Law ‘facially unconstitutional,’ judge says

TALLAHASSEE, Fla. – A Florida judge temporarily blocked a new 15-week abortion ban days after it took effect in the state. But a state appeal means the court’s order has automatically been stayed, keeping the law in place for the time being.

It was an expected move following an oral ruling last week in which the judge said the law violated the privacy provision of the state constitution.

Judge John C. Cooper issued the order Tuesday following a court challenge by reproductive health providers who say the state constitution guarantees a right to the procedure.

The decision came as abortion laws change at a frenzied pace across the country following the U.S. Supreme Court overturning the landmark Roe v. Wade decision.

In his order, Cooper called the law “facially unconstitutional.”

He said that he believes his written order is not affected by the recent U.S. Supreme Court decision ending 50 years of federal abortion rights, because the “right to privacy under the Florida Constitution is broader in scope than any private right under the United States Constitution.”

Cooper also wrote that the Florida Supreme Court also determined that women have a right under Florida’s privacy clause to decide whether to terminate a pregnancy at least until fetal viability.

A legal analyst with an expertise in reproductive rights explained what underpinned the judge’s reasoning, nothing that the state constitution explicitly includes one feature the federal constitution lacks.

“The major difference between the U.S. Constitution and the Florida Constitution is that the U.S. Constitution doesn’t have that explicit right to privacy in it,” Carolina Mala Corbin, a law professor at the University of Miami, said. “The Florida Supreme Court has held more than once that the right to privacy in the conditions extends to protection for abortion. Lower courts are bound to follow.”

The state argued during the hearing that with the majority of abortions being performed under 15 weeks, HB5 will have no effect at all for most women seeking an abortion, much less cause a “significant restriction.”

Dr. Shelly Tien, a witness for the plaintiffs, told the court many fetal anomalies are not evident until after 15 weeks.

In his written order, Cooper states that HB5 bans “with extreme limited exceptions, pre-viability abortions that were previously allowed under Florida law, thus imposing a burden on the state to justify that law.”

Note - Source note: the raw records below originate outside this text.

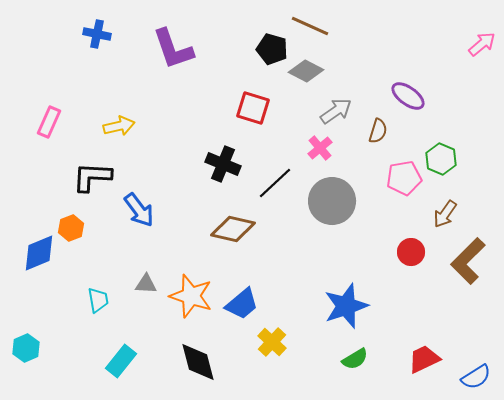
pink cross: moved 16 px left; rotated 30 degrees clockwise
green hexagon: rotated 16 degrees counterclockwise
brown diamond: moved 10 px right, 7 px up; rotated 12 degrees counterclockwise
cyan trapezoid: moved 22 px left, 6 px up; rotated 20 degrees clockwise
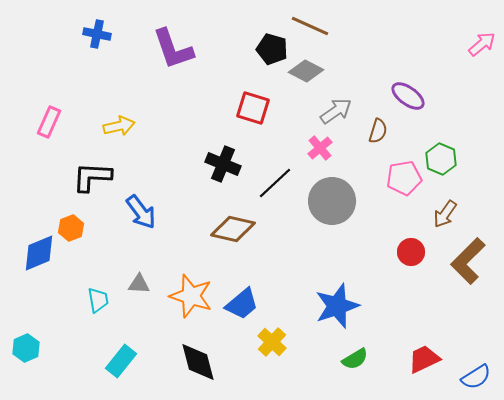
blue arrow: moved 2 px right, 2 px down
gray triangle: moved 7 px left
blue star: moved 9 px left
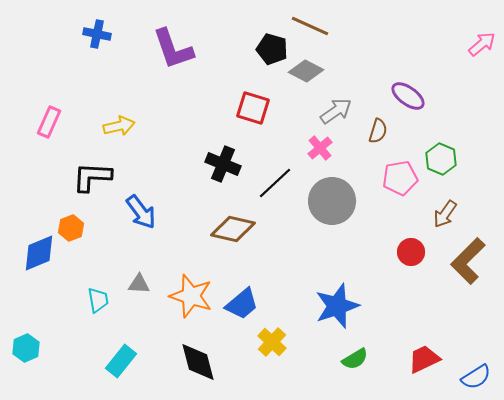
pink pentagon: moved 4 px left
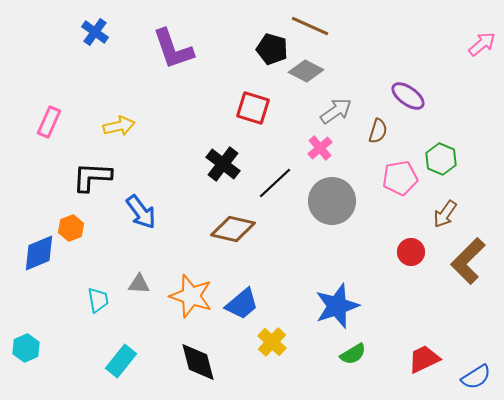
blue cross: moved 2 px left, 2 px up; rotated 24 degrees clockwise
black cross: rotated 16 degrees clockwise
green semicircle: moved 2 px left, 5 px up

Florida’s law had gone into effect Friday before being blocked. The state quickly filed an appeal of Cooper’s decision, meaning the law was blocked for exactly 39 minutes Tuesday.

This owes to a rule automatically putting injunctions on hold once the state appeals.

Daniel Tilley, the legal director for the American Civil Liberties Union, told Local 10 News shortly after the ruling the organization planned to file a motion with the lower court to lift the automatic stay.

The ACLU filed its motion on behalf of Planned Parenthood shortly after.

“We are entitled to an injunction because we are likely to succeed on the merits of our case,” Tilley said, saying that overturning a decades-old legal precedent “would be a radical and horrific change in Florida constitutional law.”